Numerous events like this spurred the enactment of ERISA. To protect the interests of employee benefits plan participants and their beneficiaries, the Act:
- Requires the disclosure of financial and other plan information to beneficiaries.
- Establishes standards of conduct for plan fiduciaries.
- Provides for appropriate remedies and access to the federal courts.
While ERISA safeguards traditional pensions, 401(k)-style and other defined contribution programs started to gain in popularity in the early 1980s. Today, more workers are covered by defined contribution plans than by traditional pensions. Many see 401(k) plans as better suited for our mobile labor force, because workers switching jobs can transfer these “portable” funds to IRAs.
ERISA has expanded to also regulate health-insurance benefits for employers who offer these programs. Besides requiring the provision of specific plan features and funding information, the law mandates strict deadlines for disclosing plan information to eligible employees.
Unfortunately, most employers do not realize just how ERISA empowers their employees.
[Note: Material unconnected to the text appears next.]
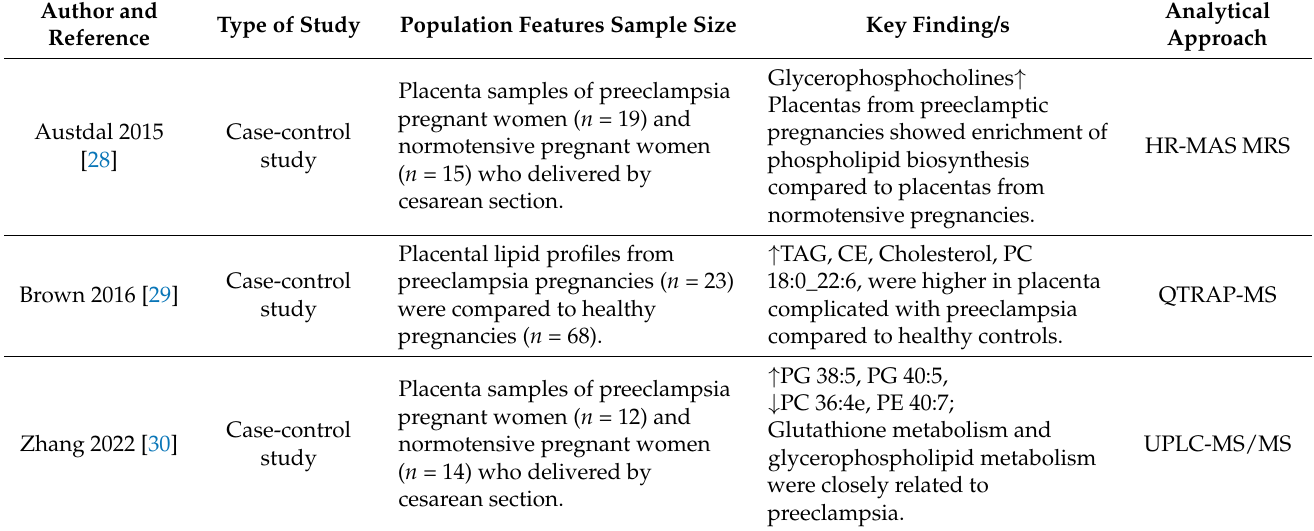
Table 2. Summary of studies on lipid profiling of placental tissue samples of patients with preeclamp- sia. (“ ↑ ” represents an increase in the level of the metabolite; “ ↓ ” represents a decrease in the level of the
For example, employees and their beneficiaries can initiate civil and criminal actions in federal court to enforce the requirements of ERISA or to enforce the terms of a benefits plan. Failure to comply with ERISA can be costly to employers. Daily and cumulative penalties are possible. Any business that offers one or more employee welfare benefits plan must comply with ERISA.
Of course my advice to employers, as always, is that they retain a qualified, trusted, and vigilant third-party administrator to handle these burdens for them. The right vendor will manage all necessary communications, forms, and record keeping. As with so many federal programs and mandates, a teaspoon of prevention is far better than a tablespoon of medicine.